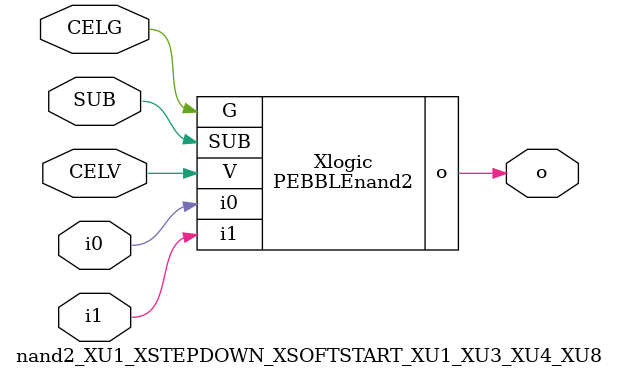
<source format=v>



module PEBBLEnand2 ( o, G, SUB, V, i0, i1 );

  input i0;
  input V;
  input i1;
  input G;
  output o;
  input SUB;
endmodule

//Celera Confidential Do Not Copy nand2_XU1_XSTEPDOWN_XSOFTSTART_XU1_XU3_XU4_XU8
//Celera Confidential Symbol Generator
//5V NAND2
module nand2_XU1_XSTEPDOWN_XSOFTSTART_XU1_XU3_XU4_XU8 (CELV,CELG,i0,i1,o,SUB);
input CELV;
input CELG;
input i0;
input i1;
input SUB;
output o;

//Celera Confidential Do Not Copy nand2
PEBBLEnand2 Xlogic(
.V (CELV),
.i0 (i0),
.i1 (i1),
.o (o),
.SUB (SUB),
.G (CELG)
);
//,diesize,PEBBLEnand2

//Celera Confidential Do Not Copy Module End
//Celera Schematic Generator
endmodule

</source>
...
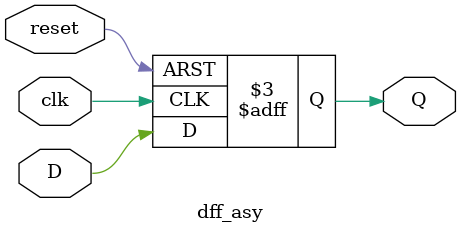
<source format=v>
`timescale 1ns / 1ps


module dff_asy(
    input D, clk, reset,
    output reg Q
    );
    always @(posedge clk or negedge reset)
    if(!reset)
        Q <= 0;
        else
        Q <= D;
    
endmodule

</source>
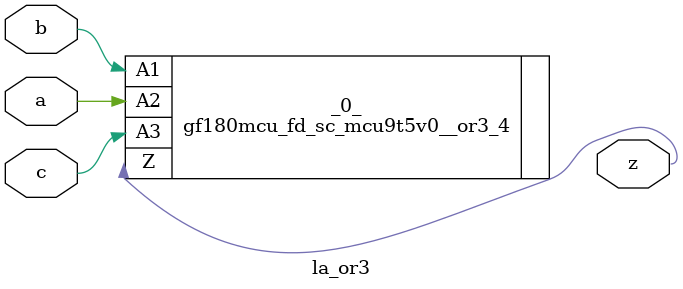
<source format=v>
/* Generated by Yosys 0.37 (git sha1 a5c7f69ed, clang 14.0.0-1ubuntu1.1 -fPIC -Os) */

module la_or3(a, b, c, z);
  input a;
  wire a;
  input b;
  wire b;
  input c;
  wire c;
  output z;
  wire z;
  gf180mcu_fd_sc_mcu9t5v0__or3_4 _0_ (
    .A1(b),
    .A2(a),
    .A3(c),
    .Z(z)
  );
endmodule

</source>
* * *
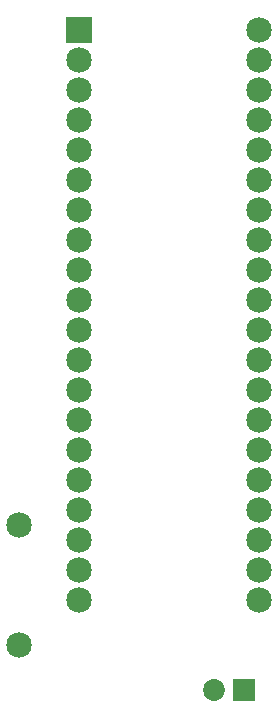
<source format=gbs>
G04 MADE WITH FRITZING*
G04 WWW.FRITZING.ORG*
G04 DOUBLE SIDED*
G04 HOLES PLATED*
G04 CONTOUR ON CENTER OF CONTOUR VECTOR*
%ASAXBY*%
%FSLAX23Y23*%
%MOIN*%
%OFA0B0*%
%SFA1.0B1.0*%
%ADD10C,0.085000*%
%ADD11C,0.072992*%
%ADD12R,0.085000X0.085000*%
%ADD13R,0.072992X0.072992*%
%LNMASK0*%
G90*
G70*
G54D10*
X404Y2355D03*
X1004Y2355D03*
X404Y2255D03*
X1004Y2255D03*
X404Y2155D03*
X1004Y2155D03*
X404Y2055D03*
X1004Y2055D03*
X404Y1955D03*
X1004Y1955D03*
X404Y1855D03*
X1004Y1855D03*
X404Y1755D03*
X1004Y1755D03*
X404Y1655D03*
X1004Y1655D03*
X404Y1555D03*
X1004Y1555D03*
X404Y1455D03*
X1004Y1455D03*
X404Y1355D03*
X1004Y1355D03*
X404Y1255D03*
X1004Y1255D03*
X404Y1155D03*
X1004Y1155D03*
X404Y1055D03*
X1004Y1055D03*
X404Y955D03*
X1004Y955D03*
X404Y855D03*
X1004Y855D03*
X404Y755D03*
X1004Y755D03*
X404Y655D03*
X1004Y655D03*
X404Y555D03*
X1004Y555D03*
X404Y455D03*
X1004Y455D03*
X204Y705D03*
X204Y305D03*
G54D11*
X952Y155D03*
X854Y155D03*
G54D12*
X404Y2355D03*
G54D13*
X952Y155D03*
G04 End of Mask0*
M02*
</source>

What is expected
The answer must be a single number: the count of lines in the records above that contain the word "reset".

Response to this exercise
3